Nahuel Guzman wasn’t peppered with shots all game long, he didn’t need to pull out a miracle display. In fact he wasn’t really troubled beyond a couple of incidents, which is probably just as well because the few times he was tested he made a mess of things.
His communication mishap with Carlos Salcedo was amusing, as Guzman raced back to his line and calmly plucked the ball off the pitch before it went in, but it showed a shaky side to him and that shaky side is how Bayern won the trophy.
A simple cross came in for Robert Lewandowski and Guzman made the decision to come off his line which, good, but then he did so with a pathetic Peter-Shilton-against-Maradona-esque old man jump where he barely got off the ground and in the end just knocked the ball straight back down to Benjamin Pavard who was left with a tap-in to, essentially, win the game.

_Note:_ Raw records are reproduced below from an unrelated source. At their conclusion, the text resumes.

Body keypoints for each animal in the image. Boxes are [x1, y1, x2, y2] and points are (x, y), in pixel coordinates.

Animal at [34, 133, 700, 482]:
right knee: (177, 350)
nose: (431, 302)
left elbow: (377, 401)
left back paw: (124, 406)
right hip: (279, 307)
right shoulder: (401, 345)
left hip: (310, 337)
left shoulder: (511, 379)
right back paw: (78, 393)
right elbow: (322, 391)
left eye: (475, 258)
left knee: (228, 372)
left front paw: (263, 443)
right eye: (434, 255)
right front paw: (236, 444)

Bayern Munich are just the second team in history to hold six major trophies at a single time:
✅ FIFA Club World Cup
✅ UEFA Super Cup
✅ Champions League
✅ DFB Pokal
✅ German Super Cup
Greatness. 🏆 pic.twitter.com/WsMt0K15ms
— Squawka Football (@Squawka) February 11, 2021
Alright there was half an hour to go, but Bayern had already proven they were the dominant side and handled Tigres easily. With a goal advantage they were always likely to win and frankly it’s only a surprise they didn’t score again, especially when Hansi Flick made a smart sub and took off his famous front three to bring on their back-ups who, while not as good, had much more energy and caused Tigres more problems than the starters did.

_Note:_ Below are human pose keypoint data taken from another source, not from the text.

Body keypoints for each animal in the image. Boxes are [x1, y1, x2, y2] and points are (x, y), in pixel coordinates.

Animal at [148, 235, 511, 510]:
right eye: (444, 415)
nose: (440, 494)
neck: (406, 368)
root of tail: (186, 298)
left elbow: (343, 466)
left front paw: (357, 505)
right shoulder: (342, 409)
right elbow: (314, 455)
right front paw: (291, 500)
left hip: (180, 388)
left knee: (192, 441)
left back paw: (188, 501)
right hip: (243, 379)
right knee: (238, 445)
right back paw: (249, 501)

Ultimately, though, Bayern won and won comfortably. 1-0 doesn’t tell the story, even if it does reflect just how little the Germans actually managed to create. Still, they had enough to win because of this phenomenal persistence in their game where they just keep on coming. And so now they become the second-ever side to hold six major trophies at the same time after Pep Guardiola’s Barcelona won six in a single year back in 2009. A decade on, and Bayern have (sort of) replicated that incredible achievement.
Bayern’s win may not have been with the same ferocity as when they’re at their best, but it was so remarkably consistent that it proved too much for most every opponent they came across. Tigres were no exception. Bayern Munich are world champions, and given their relentlessness, they aren’t going to want to stop here. Get ready, folks, this could only be the beginning.